How to make fermented corn bait:

  1. Fill a 5-gallon bucket about ¾ full with whole kernel corn
  2. Cover with water — about 2–3 inches above the corn
  3. Add a packet of Kool-Aid (any flavor — the sugar accelerates fermentation and adds scent)
  4. Loosely cover and let sit 3–5 days in the heat — longer in cooler weather
  5. It's ready when it smells sour and slightly alcoholic. Pour it around and inside the trap.

Other effective baits: strawberry Jello mixed with corn, diesel-soaked corn (hogs are attracted to the smell — don't ask me why), and commercial hog attractants. Rotate baits if hogs get used to one.

Placement — where to set the trap

  • Follow the sign. Set traps where you're seeing fresh rooting, tracks, wallows, or rubs. Hogs are creatures of habit — they travel the same trails and return to the same areas repeatedly.
  • Near water. Hogs wallow in mud and water daily. A stock tank, creek crossing, or muddy low spot is a reliable ambush location.
  • Near feed.
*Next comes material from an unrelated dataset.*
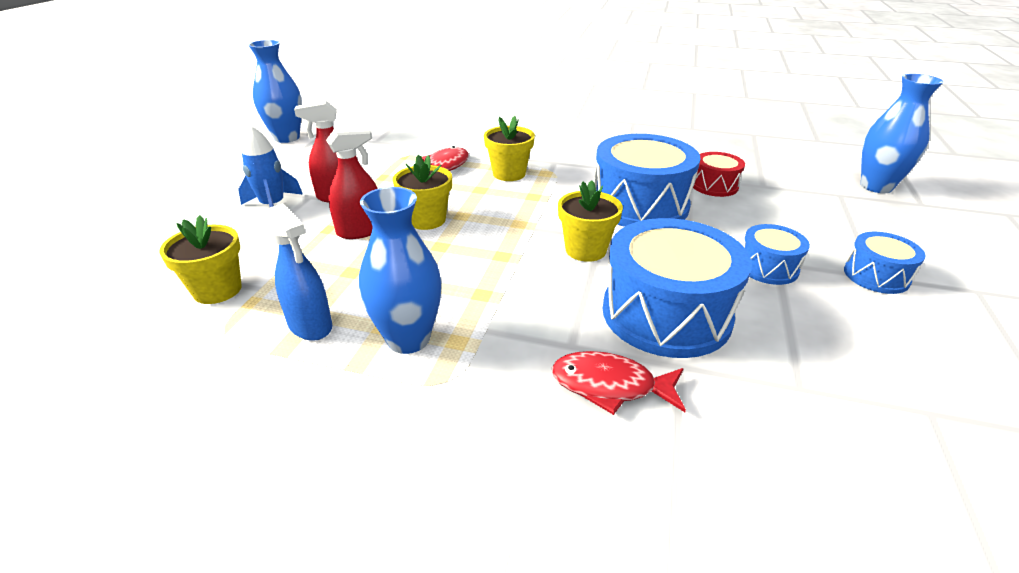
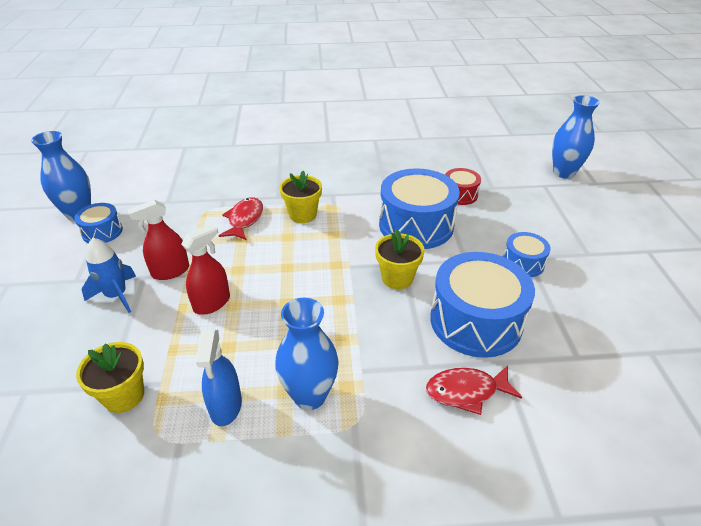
camera: 20 degrees left, 5 degrees up
(310, 325) = (226, 406): blue spray bottle -> blue spray bottle turned 60 degrees clockwise
(426, 220) = (261, 278): yellow flower pot -> none
(876, 276) = (589, 253): blue drum -> blue drum (102, 232)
If hogs are hitting your protein feeders, set a trap within 50–100 yards. They're already patterned to that area.
  • Along fence lines and brush edges. Hogs move along natural corridors the same way deer do. A trap positioned along a well-used trail through thick brush is more likely to be entered than one sitting in the open.
  • Pre-bait before arming. Leave the trap open and baited for 3–7 days before setting the trigger. You want hogs comfortable walking in and out before you arm it. Firing on the first night often catches one and educates the rest.

Checking traps and documentation

Texas law requires that traps be checked at least once every 24 hours. In summer heat, this matters — hogs in a trap in South Texas sun can die quickly. Check every morning.

For wildlife exemption compliance, keep a simple trap log: date set, location, catch (number and approximate size), and what you did with the animal. A photo of the catch is ideal. This documentation directly satisfies the predator control practice requirement.

What to do with caught hogs is up to you — they can be shot, relocated (check local regulations on transport), or in some cases sold to processing facilities. Many landowners simply dispatch and bury or leave for scavengers.

Bottom line

A box trap baited with fermented corn is the simplest and most practical starting point for most landowners. It won't eliminate your hog problem — nothing will — but consistent pressure keeps populations from exploding and protects your feeders, food plots, and water sources.

If you're dealing with a large sounder and serious damage, upgrade to a corral trap with a remote trigger system. The investment pays for itself fast in reduced feed loss and property damage.

Document everything. Your trapping log is one of the easiest wildlife exemption compliance records to build — and one of the most useful if your CAD ever asks for proof of active management.